START Supplied material

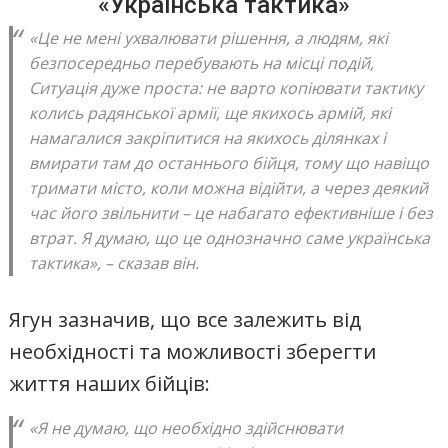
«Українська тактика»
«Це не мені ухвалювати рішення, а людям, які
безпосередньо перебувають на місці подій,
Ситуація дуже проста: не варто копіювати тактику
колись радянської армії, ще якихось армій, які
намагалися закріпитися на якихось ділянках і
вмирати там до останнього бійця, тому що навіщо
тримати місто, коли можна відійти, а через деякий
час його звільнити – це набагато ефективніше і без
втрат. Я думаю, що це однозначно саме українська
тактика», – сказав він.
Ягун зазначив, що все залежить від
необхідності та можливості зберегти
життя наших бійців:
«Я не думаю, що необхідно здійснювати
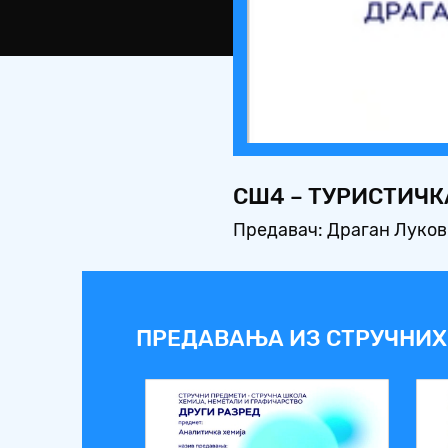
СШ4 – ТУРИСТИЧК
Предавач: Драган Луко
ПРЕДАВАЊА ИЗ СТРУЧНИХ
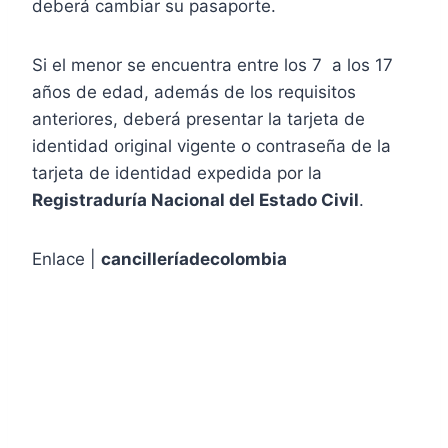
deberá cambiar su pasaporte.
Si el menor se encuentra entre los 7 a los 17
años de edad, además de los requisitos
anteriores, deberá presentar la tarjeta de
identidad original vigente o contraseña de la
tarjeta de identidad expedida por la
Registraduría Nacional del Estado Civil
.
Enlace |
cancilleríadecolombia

END Supplied material

**Problem to solve**. All that is needed is an exact copy of the lines from the top of the entries through the line containing "намагалися закріпитися на якихось ділянках і", pictures left out.

**Solution below**.
«Українська тактика»
«Це не мені ухвалювати рішення, а людям, які
безпосередньо перебувають на місці подій,
Ситуація дуже проста: не варто копіювати тактику
колись радянської армії, ще якихось армій, які
намагалися закріпитися на якихось ділянках і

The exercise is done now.